On Sept. 11, 2001, Patrick Heaphy left his Fifth Avenue office — camera in hand — and started asking shellshocked people on the street one thing: "what happened?"
The responses varied widely, both in emotion and factual detail, but they were all human reactions to a tragedy unfolding before their eyes as the Twin Towers fell.
Now, nearly 18 years later, Heaphy is looking to reconnect with the people he interviewed for “9/11+20,” a documentary film examining how the terror attacks have impacted their lives in the intervening years.
“With any documentary, you don’t necessarily know what you’re going to get until you’re complete,” said Heaphy, the founder and creative director of production company LCM247. “So we’re looking at this going, our idea is to show the resiliency of people who have been impacted by this tragic event and to show how people cope, and how maybe it influenced them on how they view the world and even how they raised their children.”
But Heaphy needs help. Without the names of the 80 people he interviewed as he walked downtown from Fifth Avenue and 21st Street, his team has been sleuthing around the internet and relying on social media in an attempt to find them. So far, they’ve identified five people.
One woman, Lauren Cherkas, of New Jersey, has already met with Heaphy and his crew for a follow-up interview.
“It was strange because I’ve seen her in this footage and it’s like I know her,” Heaphy said. “When we saw each other, we had been communicating a little via phone calls but we hugged each other.”
Finding Cherkas sparked more leads on other people who were near her when she was interviewed, but the progress was isolated to that specific area of the city.
Another woman who was identified, Vered, lives in California now. They have a Skype call lined up and Heaphy hopes to fly out to L.A. to meet her in person within the next few months.
Since the documentary’s debut is tied to the 20th anniversary of the terror attacks in 2021, Heaphy and his crew have about two years to interview as many people as they can and put the film together.

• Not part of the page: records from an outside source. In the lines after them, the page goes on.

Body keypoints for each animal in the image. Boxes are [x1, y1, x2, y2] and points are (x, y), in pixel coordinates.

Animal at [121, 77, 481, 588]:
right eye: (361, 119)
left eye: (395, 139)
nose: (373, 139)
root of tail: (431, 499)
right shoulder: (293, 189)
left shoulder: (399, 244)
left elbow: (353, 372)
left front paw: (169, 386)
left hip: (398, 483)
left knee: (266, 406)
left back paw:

“Imagine trying to get all your friends together; it can take months,” he said. “So, just to find these people, we’re thinking we have enough time to hopefully get in touch with at least half of the folks that we interviewed that day.”
LCM247 partnered with Big Media to distribute the film, which will be presented in October as a work in progress at MIPCOM, an industry gathering held annually in Cannes, France. The viewing will serve to help draw attention to Heaphy’s project and lead him to more people he had interviewed.
Heaphy said he hopes “9/11+20” will show that tragic day through the lens of those who witnessed the terror attacks but were not in immediate danger.
“There’s something about it, I think it’s important historically just because of the way it captured what was happening on the streets,” he said. “Everybody sees the footage of the buildings collapsing, which is horrible. But I feel like we didn’t see as much of the humanity that was occurring on the streets and in the shadows of Ground Zero, you know the people who weren’t necessarily in danger of the buildings collapsing around them, but still everybody’s lives were just turned upside down.
“Not everybody is aware of how that day affected them and maybe now looking back 20 years we can have a better understanding of that.”